Seit Oktober 2020 ist die Projektstelle der „Religionssensiblen Politischen Bildungsarbeit“ (RSB) in Haus Wasserburg mit einer 50%-Stelle angesiedelt. Träger der bundesweiten Stellen ist die AKSB (Arbeitsgemeinschaft Katholisch Sozialer Bildungswerke in der Bundesrepublik Deutschland) Worum geht es bei dieser Arbeit?

Das Projekt

Junge Menschen können und müssen sich heute zwischen vielen Möglichkeiten entscheiden, wie sie sich weiterentwickeln möchten. Das gilt auch für die Bereiche Politik und Religion.
Der Zugang zu Religionen und politischen Strömungen ist über die Medien relativ einfach. Dies nutzen auch Anhänger/-innen extremer Ideologien für ihre Zwecke. Es ist eine immer anspruchsvollere Herausforderung für die politische Bildung, junge Menschen zu unterstützen, eigenständige mündige Bürger/-innen zu werden.

Kernziele des Projekts

In ihrem bundesweiten Projekt „Religionssensible politische Bildungsarbeit“ stärkt die AKSB Jugendliche durch politische Bildung gegen religiös motivierten Extremismus. Die Bildungsarbeit möchte junge Menschen darin fördern, ihre Persönlichkeit auszubilden. Dazu zählt, dass sie ihre eigene Meinung vertreten und die Meinungen anderer respektieren können.

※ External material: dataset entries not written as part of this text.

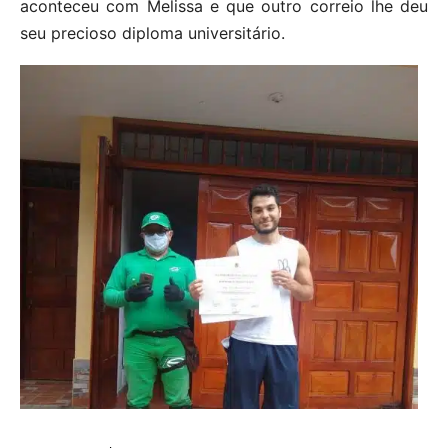
aconteceu com Melissa e que outro correio lhe deu
seu precioso diploma universitário.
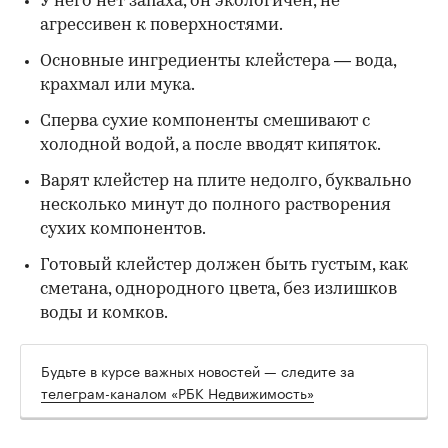
У него нет запаха, он экологичен, не
агрессивен к поверхностями.
Основные ингредиенты клейстера — вода,
крахмал или мука.
Сперва сухие компоненты смешивают с
холодной водой, а после вводят кипяток.
Варят клейстер на плите недолго, буквально
несколько минут до полного растворения
сухих компонентов.
Готовый клейстер должен быть густым, как
сметана, однородного цвета, без излишков
воды и комков.
Будьте в курсе важных новостей — следите за
телеграм-каналом «РБК Недвижимость»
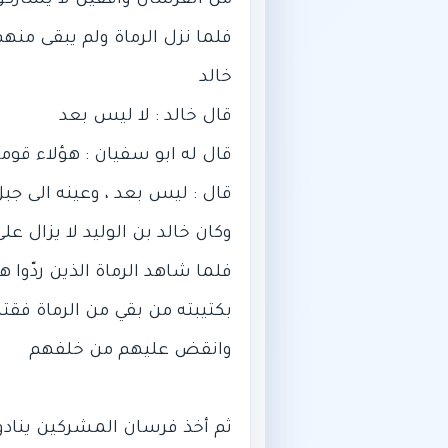
فلما نزل الرماة ولم يبقى منهم 
فلما شاهد الرماة الذين ردّوا 
بكتيبته من بقي من الرماة فقت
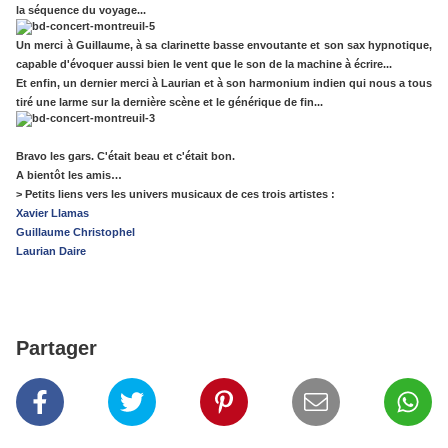
la séquence du voyage...
Un merci à Guillaume, à sa clarinette basse envoutante et son sax hypnotique,
capable d'évoquer aussi bien le vent que le son de la machine à écrire...
Et enfin, un dernier merci à Laurian et à son harmonium indien qui nous a tous
tiré une larme sur la dernière scène et le générique de fin...
Bravo les gars. C'était beau et c'était bon.
A bientôt les amis…
> Petits liens vers les univers musicaux de ces trois artistes :
Xavier Llamas
Guillaume Christophel
Laurian Daire
Partager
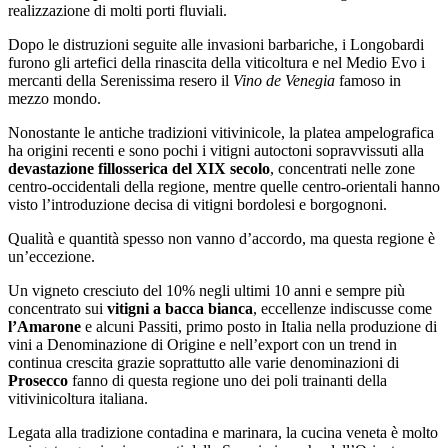
realizzazione di molti porti fluviali.
Dopo le distruzioni seguite alle invasioni barbariche, i Longobardi
furono gli artefici della rinascita della viticoltura e nel Medio Evo i
mercanti della Serenissima resero il
Vino de Venegia
famoso in
mezzo mondo.
Nonostante le antiche tradizioni vitivinicole, la platea ampelografica
ha origini recenti e sono pochi i vitigni autoctoni sopravvissuti alla
devastazione fillosserica del XIX secolo
, concentrati nelle zone
centro-occidentali della regione, mentre quelle centro-orientali hanno
visto l’introduzione decisa di vitigni bordolesi e borgognoni.
Qualità e quantità spesso non vanno d’accordo, ma questa regione è
un’eccezione.
Un vigneto cresciuto del 10% negli ultimi 10 anni e sempre più
concentrato sui
vitigni a bacca bianca
, eccellenze indiscusse come
l’Amarone
e alcuni Passiti, primo posto in Italia nella produzione di
vini a Denominazione di Origine e nell’export con un trend in
continua crescita grazie soprattutto alle varie denominazioni di
Prosecco
fanno di questa regione uno dei poli trainanti della
vitivinicoltura italiana.
Legata alla tradizione contadina e marinara, la cucina veneta è molto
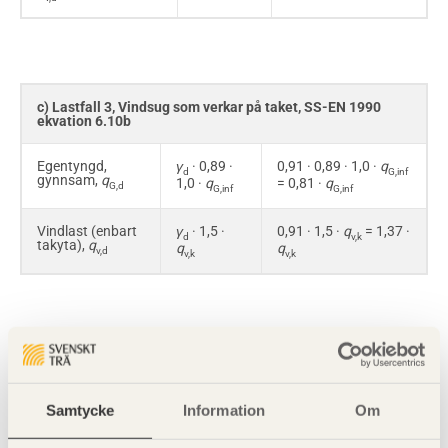
c) Lastfall 3, Vindsug som verkar på taket, SS-EN 1990
ekvation 6.10b
Egentyngd,
γ
· 0,89 ·
0,91 · 0,89 · 1,0 ·
q
d
G,inf
gynnsam,
q
1,0 ·
q
= 0,81 ·
q
G,d
G,inf
G,inf
Vindlast (enbart
γ
· 1,5 ·
0,91 · 1,5 ·
q
= 1,37 ·
d
v,k
takyta),
q
q
q
v,d
v,k
v,k
d) Lastfall 4, Snö är huvudlast i bruksgränstillstånd,
frekvent last, SS-EN 1990, Tabell A1.4
Samtycke
Information
Om
Egentyngd,
q
1,0 ·
q
1,0 ·
q
G,d
G,kj,sup
G,kj,sup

Sie üben das friedliche Zusammenleben in einer demokratischen und vielfältigen Gesellschaft.
Die politische Bildung erschließt Religion als positive Ressource für die Gesellschaft. Die Jugendlichen können religiöse, kulturelle und politische Vielfalt als Bereicherung für sich selbst erleben. Die Bildungsarbeit verfolgt einen primärpräventiven Ansatz und richtet sich an alle Jugendlichen.

Projektstruktur

In dem Projekt arbeiten Referent/-innen der politischen Bildung der AKSB mit Jugendmigrationsdiensten, Schulen und Präventionseinrichtungen zusammen. Gemeinsam werden passgenaue Projekte für die Jugendlichen konzipiert und durchgeführt. Darüber hinaus führt die AKSB Fortbildungen für Jugendmigrationsdienste und Multiplikator/-innen der politischen Jugendbildung durch. Das Projekt ist Teil des Bundesvorhabens „Respekt Coaches | Anti-Mobbing-Profis“.
Für Haus Wasserburg begleitet Karin Sahinkuye diese Stelle seit März 2021.